### To do:
Among the entries below, one stretch runs from the line that contains "Messaufnahme für VG-8 Gewinde." through the line that contains "Schräganschluss 45° (nicht". Repeat that stretch exactly, ends included, and only that.

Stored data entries
+--

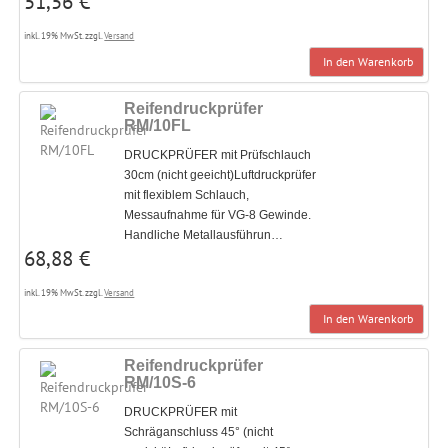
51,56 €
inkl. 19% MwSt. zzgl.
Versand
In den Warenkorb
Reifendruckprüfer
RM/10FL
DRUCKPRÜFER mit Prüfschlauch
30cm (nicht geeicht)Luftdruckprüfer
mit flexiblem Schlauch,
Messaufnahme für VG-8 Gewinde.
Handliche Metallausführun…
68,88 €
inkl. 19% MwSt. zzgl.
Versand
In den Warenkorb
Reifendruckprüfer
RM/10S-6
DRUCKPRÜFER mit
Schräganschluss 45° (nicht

+--

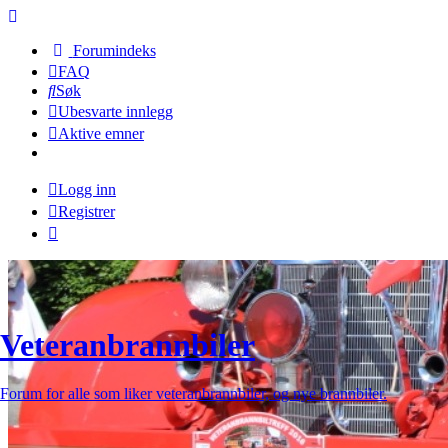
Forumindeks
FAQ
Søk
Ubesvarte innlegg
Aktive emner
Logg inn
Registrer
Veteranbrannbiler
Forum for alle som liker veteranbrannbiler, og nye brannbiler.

+--

### Response to the exercise:
Messaufnahme für VG-8 Gewinde.
Handliche Metallausführun…
68,88 €
inkl. 19% MwSt. zzgl.
Versand
In den Warenkorb
Reifendruckprüfer
RM/10S-6
DRUCKPRÜFER mit
Schräganschluss 45° (nicht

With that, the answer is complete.